┌────────
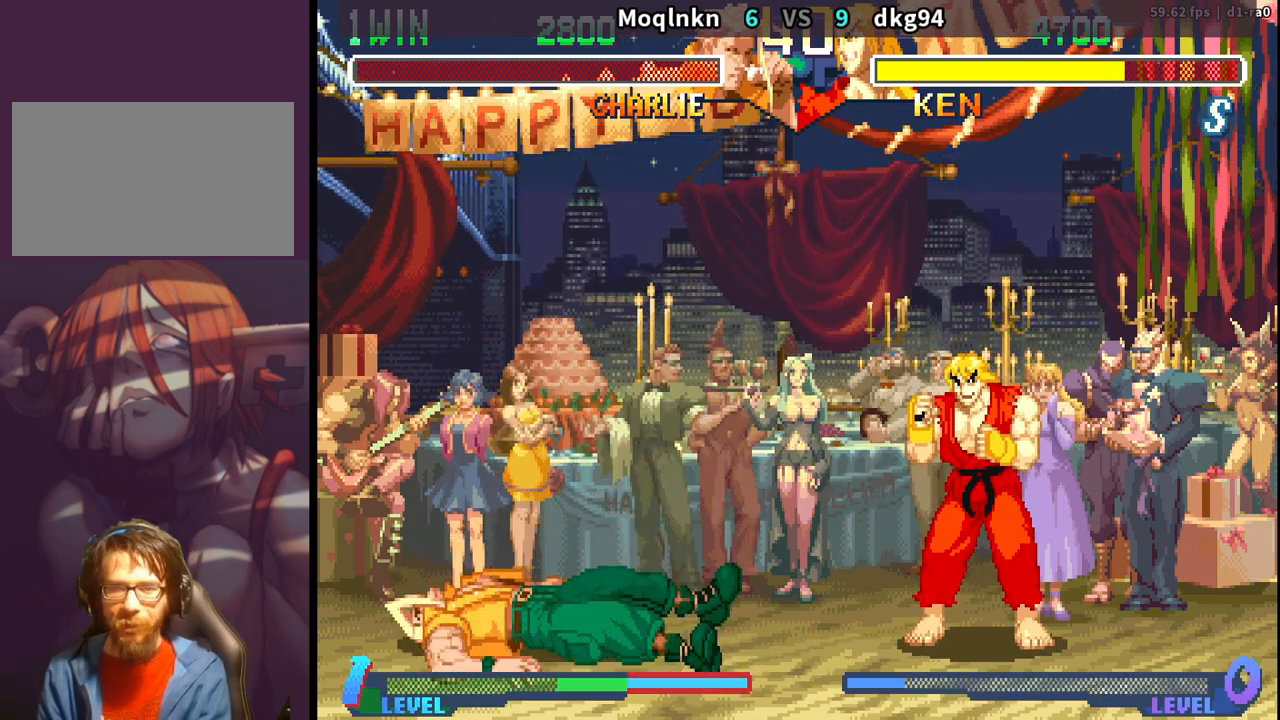
{"buttons": [], "events": [[50, "LP", "up"], [233, "LP", "down"], [317, "LP", "up"], [417, "LP", "down"], [483, "LP", "up"]]}
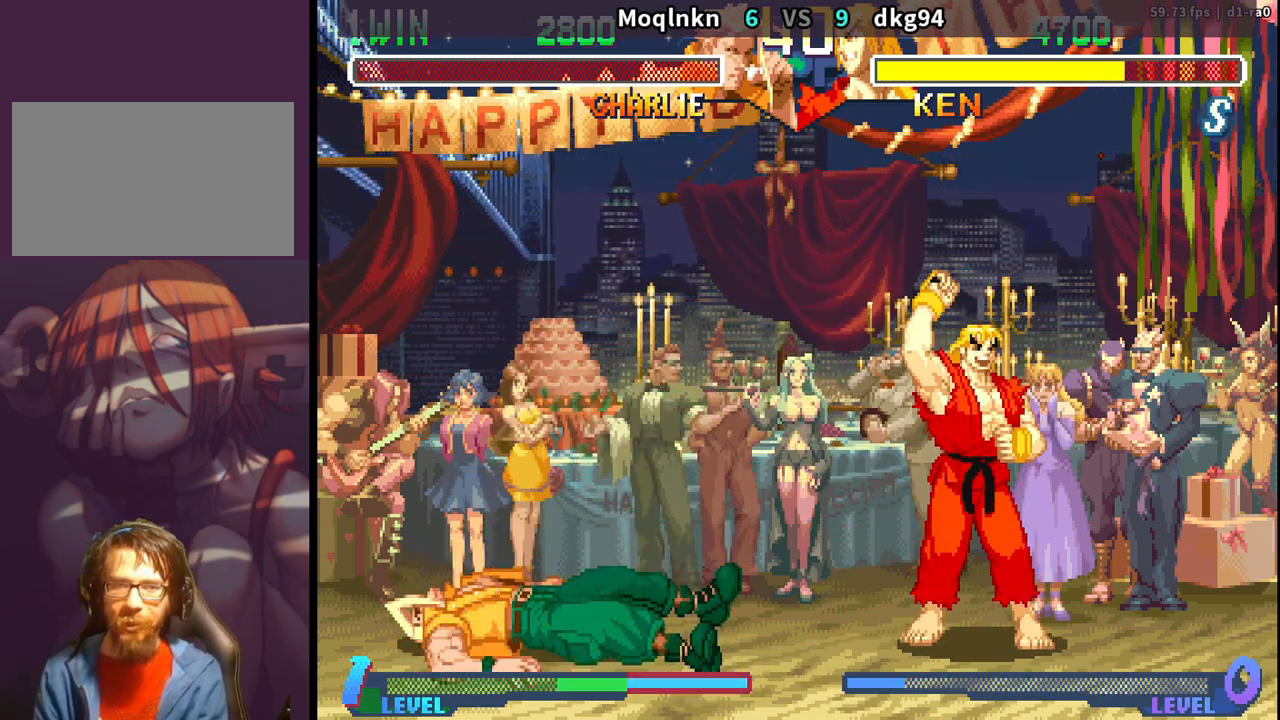
{"buttons": ["LP"], "events": [[67, "LP", "down"], [117, "LP", "up"], [200, "LP", "down"], [233, "LP", "up"], [350, "LP", "down"], [383, "LP", "up"], [483, "LP", "down"]]}
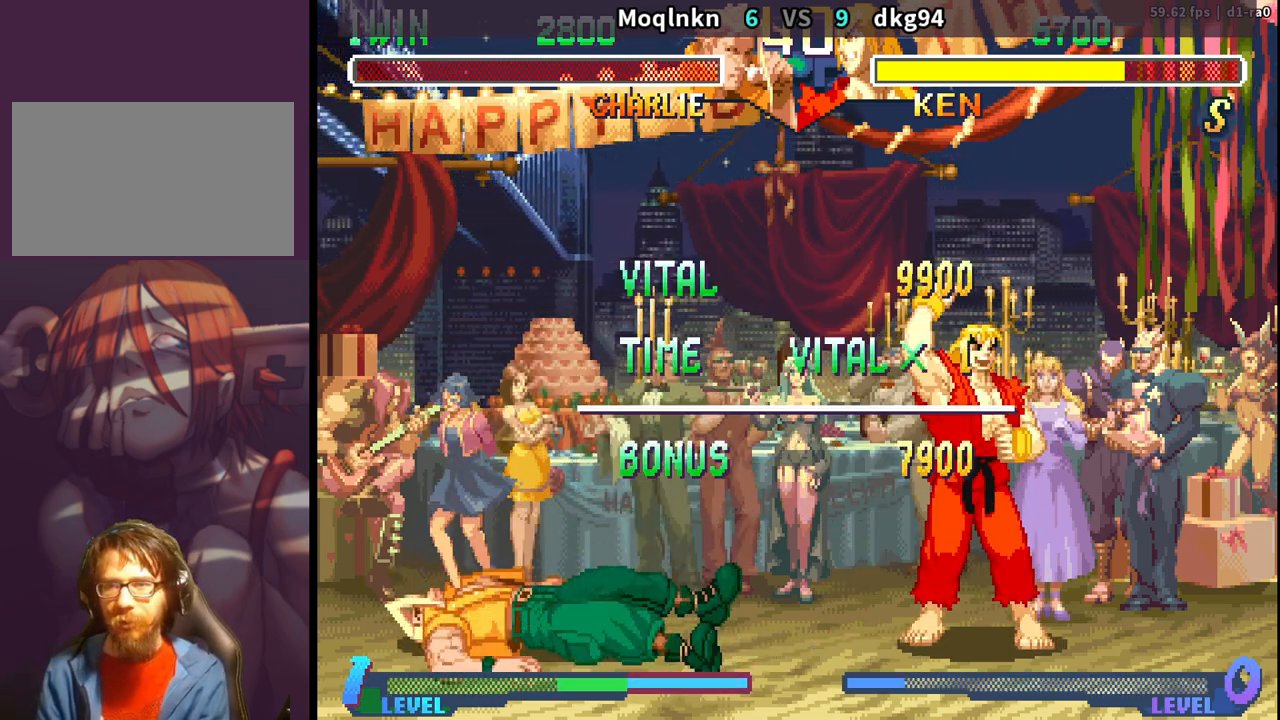
{"buttons": [], "events": [[33, "LP", "up"], [117, "LP", "down"], [167, "LP", "up"], [250, "LP", "down"], [300, "LP", "up"], [400, "LP", "down"], [450, "LP", "up"]]}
└────────
_Assigned task:_
A word-for-word copy of the listing is needed. It must not include the pictures.

_Exercise answer:_
{"buttons": [], "events": [[50, "LP", "up"], [233, "LP", "down"], [317, "LP", "up"], [417, "LP", "down"], [483, "LP", "up"]]}
{"buttons": ["LP"], "events": [[67, "LP", "down"], [117, "LP", "up"], [200, "LP", "down"], [233, "LP", "up"], [350, "LP", "down"], [383, "LP", "up"], [483, "LP", "down"]]}
{"buttons": [], "events": [[33, "LP", "up"], [117, "LP", "down"], [167, "LP", "up"], [250, "LP", "down"], [300, "LP", "up"], [400, "LP", "down"], [450, "LP", "up"]]}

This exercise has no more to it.